In late May this year, Changan Automobile said the company had been having executives in Shanghai to contact chipmakers in order to keep production operations on track.

"I heard that president Wang Jun even took a solution - he wouldn't eat until the chips were provided - and after that move was used, it really solved the problem a little bit," Changan chairman Zhu Huarong said at the time.

The latest CCTV report mentioned that CATL Chairman Robin Zeng said at a recent shareholder meeting that customers' recent rush for goods was getting to be too much for him.
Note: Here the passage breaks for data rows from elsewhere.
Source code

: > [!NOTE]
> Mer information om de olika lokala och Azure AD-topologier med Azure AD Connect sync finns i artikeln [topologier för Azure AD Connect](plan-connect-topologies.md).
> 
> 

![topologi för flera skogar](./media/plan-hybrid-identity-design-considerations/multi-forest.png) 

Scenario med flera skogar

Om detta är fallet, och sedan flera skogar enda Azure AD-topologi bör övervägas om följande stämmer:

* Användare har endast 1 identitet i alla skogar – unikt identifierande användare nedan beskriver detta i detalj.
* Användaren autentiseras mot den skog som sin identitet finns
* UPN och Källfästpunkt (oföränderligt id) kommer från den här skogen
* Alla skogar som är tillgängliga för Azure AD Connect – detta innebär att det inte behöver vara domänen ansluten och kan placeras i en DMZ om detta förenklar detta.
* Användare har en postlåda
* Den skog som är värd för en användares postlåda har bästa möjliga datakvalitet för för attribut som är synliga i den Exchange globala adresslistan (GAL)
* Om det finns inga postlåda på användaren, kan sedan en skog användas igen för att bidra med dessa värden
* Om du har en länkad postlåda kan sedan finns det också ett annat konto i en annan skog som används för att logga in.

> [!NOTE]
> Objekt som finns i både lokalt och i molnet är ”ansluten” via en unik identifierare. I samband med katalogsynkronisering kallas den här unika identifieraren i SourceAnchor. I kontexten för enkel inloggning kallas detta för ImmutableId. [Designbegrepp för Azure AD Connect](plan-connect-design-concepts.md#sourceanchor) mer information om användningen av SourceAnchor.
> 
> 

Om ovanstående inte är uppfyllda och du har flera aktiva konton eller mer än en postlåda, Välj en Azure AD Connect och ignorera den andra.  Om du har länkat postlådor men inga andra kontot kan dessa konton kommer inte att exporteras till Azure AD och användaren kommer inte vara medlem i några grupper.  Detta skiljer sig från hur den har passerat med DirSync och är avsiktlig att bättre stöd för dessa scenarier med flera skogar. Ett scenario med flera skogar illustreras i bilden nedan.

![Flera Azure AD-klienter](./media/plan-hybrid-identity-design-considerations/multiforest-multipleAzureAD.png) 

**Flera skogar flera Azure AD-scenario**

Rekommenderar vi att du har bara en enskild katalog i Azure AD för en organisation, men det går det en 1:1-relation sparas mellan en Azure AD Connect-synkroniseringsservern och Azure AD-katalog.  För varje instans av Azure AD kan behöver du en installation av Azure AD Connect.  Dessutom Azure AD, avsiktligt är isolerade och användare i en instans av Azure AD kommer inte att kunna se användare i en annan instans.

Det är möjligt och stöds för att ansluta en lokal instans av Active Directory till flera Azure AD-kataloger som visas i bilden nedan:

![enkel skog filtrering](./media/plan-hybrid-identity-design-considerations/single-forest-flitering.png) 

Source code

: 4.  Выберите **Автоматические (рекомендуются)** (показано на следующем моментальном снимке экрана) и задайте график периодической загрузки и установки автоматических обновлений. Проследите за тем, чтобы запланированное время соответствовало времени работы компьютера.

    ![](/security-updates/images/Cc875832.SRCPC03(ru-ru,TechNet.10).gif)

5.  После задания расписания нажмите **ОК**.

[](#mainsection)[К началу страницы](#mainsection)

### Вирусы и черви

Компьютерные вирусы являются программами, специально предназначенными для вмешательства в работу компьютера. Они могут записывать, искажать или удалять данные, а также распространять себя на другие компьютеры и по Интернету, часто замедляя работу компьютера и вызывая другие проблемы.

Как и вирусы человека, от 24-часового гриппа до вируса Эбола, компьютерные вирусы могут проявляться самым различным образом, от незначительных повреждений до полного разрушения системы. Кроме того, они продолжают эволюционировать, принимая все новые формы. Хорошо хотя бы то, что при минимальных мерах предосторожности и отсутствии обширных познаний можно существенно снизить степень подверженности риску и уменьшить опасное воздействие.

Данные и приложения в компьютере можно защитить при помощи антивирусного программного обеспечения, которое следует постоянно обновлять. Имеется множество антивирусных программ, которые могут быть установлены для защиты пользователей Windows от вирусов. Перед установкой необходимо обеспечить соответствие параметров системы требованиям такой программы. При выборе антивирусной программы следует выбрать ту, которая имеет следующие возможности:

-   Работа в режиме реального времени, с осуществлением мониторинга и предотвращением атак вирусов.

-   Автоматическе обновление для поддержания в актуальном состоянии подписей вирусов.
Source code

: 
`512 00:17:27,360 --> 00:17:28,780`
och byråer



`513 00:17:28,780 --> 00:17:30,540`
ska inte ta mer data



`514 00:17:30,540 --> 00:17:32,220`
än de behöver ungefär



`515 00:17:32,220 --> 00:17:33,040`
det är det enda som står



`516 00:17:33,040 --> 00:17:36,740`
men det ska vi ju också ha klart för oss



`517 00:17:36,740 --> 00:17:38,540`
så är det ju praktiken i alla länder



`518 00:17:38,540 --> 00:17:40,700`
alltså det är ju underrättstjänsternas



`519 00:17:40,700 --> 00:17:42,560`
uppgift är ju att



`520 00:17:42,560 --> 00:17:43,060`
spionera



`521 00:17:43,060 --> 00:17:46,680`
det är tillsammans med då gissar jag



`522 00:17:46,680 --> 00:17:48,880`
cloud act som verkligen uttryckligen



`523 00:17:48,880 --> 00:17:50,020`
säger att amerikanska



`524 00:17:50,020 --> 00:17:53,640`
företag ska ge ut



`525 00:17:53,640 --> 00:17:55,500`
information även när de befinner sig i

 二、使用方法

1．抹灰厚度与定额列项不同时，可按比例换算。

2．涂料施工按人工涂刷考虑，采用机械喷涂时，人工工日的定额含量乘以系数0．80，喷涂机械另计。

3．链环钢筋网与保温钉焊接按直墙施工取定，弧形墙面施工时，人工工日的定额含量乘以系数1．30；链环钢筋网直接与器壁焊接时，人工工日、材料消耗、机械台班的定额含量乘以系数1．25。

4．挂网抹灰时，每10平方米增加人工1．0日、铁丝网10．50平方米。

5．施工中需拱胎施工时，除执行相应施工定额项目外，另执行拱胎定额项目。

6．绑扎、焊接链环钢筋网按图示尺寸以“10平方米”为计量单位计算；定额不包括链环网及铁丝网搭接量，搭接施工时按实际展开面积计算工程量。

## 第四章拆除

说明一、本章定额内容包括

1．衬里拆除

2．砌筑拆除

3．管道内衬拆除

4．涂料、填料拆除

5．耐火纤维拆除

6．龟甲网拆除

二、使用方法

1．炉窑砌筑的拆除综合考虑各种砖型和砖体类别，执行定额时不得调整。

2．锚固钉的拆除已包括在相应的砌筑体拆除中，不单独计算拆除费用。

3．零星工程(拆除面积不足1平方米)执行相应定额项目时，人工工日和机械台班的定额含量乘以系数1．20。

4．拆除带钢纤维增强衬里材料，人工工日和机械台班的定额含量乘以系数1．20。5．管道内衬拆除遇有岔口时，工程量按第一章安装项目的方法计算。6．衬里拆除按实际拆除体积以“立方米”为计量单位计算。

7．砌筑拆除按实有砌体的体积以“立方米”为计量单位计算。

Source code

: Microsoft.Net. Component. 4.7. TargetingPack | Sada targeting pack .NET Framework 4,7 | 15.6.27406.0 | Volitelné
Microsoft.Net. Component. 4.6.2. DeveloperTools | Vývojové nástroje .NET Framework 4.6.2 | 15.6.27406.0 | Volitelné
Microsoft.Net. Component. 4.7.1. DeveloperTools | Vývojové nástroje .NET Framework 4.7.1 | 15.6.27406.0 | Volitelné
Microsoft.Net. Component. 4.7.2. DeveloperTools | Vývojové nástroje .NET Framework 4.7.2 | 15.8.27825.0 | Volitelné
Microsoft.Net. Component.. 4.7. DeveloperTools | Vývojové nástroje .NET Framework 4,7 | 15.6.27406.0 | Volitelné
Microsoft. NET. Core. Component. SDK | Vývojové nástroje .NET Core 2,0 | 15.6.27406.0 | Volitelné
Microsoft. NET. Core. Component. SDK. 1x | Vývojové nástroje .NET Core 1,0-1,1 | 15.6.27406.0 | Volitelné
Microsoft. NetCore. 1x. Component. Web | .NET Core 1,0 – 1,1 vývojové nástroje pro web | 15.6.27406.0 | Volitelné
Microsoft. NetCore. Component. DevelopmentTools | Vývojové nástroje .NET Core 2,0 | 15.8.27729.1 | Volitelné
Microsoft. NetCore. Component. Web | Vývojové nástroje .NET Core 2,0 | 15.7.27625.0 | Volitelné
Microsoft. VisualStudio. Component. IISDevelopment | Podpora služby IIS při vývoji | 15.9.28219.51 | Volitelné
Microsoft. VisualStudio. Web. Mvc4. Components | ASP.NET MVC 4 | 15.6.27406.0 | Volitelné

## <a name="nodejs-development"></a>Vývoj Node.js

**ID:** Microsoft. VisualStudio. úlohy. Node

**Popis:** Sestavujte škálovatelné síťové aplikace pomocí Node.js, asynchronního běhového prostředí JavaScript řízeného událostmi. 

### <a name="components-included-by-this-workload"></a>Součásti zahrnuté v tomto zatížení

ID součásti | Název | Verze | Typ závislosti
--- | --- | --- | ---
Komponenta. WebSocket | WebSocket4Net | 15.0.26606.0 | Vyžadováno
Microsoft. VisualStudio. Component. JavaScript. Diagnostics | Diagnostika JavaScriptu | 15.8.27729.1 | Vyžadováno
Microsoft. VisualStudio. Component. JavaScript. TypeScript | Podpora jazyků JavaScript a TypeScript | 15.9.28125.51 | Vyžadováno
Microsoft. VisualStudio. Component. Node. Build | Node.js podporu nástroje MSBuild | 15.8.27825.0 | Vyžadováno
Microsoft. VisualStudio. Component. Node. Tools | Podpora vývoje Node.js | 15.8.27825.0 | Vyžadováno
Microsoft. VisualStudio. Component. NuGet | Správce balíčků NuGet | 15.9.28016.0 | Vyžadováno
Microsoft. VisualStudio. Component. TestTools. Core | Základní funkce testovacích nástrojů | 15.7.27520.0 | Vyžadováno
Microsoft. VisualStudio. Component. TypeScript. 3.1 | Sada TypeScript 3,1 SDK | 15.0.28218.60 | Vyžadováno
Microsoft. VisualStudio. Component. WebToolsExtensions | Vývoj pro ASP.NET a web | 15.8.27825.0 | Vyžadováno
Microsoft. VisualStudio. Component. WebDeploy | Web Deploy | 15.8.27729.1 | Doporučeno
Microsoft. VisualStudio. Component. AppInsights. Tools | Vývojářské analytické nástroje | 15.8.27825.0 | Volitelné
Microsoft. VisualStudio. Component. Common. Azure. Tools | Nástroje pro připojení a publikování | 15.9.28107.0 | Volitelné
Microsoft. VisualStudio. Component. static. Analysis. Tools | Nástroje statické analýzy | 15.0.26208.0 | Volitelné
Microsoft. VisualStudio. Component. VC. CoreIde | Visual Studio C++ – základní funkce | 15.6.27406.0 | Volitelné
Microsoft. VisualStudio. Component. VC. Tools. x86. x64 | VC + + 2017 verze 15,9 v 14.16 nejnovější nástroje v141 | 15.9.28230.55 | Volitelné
Ganfeng Lithium, a lithium battery maker in Xinyu, Jiangxi province, supplies a number of new energy vehicles, including the Model 3 and Han.

From January to now, the company basically has 28 days of full production every month, said Huang Jingping, director of Ganfeng Power Battery Factory Quality Department.

In the face of the battery shortage, car companies have signed agreements with battery manufacturers in advance to ensure battery supply. Great Wall Motors signed a decade-long strategic cooperation framework agreement with CATL for power batteries in early June this year.

"Tight battery supply has been a common problem in the industry, and we have to make arrangements in advance, mainly to ensure a battery supply from CATL to Great Wall," CCTV quoted Great Wall Motors sources as saying.

Market research firm SNE Research predicted that by 2023, global demand for power batteries for electric vehicles will reach 406 gigawatt hours (GWh), while power battery supply is expected to be 335 GWH, a shortfall of about 18 percent, according to the report.

By 2025, this gap will expand to about 40 percent, the report said.